### Source document
[BEGIN]
Both casual and dedicated fans of Kaleo will get a chance to see and hear the group’s range when the band hits the stage of 20 Monroe Live Sunday, July 1.

 

Kaleo comes to Grand Rapids from Iceland via either Austin, Texas, or Los Angeles —depending on where you hear/read the band now makes its home — after coming to America to seek a wider audience if not rockstar fame and fortune.

 

“It has obviously been a big change coming from a small country of 300 thousand people in Iceland to the USA with over 300 million people,” Julius Son (actual, but probably always mispronounced, name: Jökull Júlíusson ), says on the band’s official website. “We’ve learned a lot, and we are more experienced now than when we first came. Overall it’s been a great adventure.”

 

That great adventure — for lead singer and guitarist Julius Son as well as drummer David Antonsson, bassist Daniel Kristjansson and lead guitarist Rubin Pollock — includes the well-received, Nashville-recorded, 2016 release A/B, which included “Way Down We Go”; the first single off the LP and clearly country influenced “All the Pretty Girls”; as well as the Grammy nominated rocker “No Good”.
[END]
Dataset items
[BEGIN]
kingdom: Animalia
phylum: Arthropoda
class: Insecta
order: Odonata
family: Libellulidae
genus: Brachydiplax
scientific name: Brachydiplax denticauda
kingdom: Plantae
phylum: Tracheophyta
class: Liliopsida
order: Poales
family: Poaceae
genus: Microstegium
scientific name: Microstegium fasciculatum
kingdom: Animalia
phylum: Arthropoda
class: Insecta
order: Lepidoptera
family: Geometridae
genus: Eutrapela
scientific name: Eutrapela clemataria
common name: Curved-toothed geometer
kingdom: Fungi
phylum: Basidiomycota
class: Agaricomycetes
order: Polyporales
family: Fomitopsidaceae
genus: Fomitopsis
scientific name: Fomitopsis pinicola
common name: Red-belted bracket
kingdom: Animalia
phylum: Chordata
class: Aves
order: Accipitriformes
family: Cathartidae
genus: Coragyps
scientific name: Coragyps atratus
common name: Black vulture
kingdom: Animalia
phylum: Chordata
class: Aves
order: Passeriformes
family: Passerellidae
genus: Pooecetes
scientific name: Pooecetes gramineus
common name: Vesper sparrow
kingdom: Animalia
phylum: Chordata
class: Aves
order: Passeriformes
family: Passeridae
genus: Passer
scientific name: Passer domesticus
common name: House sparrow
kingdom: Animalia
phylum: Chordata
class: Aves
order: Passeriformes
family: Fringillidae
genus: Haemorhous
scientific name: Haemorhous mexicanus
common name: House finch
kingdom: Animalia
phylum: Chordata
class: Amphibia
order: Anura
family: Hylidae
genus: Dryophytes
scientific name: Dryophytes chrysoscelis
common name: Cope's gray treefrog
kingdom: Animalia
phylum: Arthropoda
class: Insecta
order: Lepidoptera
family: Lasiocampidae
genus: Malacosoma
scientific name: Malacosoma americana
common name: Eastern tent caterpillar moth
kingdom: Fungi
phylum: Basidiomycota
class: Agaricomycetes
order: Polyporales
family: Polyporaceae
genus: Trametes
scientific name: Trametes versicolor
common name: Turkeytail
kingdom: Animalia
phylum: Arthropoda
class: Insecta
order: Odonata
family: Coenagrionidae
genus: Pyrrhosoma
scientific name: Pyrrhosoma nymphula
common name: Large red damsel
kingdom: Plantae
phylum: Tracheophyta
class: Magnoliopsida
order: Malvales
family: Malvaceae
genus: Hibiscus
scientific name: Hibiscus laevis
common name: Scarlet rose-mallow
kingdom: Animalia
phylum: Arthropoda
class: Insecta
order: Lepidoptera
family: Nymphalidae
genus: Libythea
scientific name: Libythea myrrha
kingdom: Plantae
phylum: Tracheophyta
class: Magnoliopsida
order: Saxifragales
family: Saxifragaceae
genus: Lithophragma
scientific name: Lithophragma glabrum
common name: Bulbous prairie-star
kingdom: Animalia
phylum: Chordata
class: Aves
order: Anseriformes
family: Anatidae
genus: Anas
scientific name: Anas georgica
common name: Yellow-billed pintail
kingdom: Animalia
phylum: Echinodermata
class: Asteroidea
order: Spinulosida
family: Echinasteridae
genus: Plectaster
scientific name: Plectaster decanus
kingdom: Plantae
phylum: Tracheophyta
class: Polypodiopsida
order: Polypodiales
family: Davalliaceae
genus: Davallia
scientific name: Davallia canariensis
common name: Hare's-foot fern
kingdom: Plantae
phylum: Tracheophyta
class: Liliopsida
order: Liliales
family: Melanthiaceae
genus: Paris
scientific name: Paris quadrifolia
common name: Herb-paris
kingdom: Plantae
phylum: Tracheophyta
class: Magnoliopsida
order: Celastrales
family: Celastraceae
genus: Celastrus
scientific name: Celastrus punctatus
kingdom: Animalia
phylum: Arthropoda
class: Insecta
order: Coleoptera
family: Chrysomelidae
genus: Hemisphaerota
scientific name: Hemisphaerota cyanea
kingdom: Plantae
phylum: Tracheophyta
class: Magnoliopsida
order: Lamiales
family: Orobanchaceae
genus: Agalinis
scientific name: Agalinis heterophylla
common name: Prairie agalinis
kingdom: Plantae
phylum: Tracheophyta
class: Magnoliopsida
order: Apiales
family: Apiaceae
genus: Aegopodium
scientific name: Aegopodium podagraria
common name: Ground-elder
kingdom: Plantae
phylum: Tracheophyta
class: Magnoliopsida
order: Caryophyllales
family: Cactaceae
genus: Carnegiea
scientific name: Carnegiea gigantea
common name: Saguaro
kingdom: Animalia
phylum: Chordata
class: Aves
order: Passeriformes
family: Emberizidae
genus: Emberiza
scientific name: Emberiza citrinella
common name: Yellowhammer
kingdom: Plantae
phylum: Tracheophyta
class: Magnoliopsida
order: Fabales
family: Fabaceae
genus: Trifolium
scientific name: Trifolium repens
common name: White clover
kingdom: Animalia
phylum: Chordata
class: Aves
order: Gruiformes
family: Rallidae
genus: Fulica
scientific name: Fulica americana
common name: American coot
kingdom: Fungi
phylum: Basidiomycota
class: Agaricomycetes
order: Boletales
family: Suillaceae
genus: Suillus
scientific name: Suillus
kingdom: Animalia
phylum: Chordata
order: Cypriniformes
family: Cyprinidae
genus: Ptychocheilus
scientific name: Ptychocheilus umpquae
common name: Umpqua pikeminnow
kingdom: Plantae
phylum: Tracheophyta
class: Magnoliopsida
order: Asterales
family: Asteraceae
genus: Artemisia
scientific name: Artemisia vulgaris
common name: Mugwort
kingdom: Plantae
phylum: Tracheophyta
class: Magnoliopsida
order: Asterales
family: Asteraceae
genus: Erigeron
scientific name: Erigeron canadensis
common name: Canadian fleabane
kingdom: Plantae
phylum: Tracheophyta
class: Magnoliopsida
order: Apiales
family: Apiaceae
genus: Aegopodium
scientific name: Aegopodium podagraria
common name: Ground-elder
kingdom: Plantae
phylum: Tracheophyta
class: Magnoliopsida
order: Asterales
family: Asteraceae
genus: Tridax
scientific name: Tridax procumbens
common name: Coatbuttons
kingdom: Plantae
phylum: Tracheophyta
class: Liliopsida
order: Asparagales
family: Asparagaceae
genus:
[END]
### Set problem
Copy everything in the Kaleo article from "Both casual and" down to "Sunday, July 1.", substituting "admirers" for "fans".

### Solution below
Both casual and dedicated admirers of Kaleo will get a chance to see and hear the group’s range when the band hits the stage of 20 Monroe Live Sunday, July 1.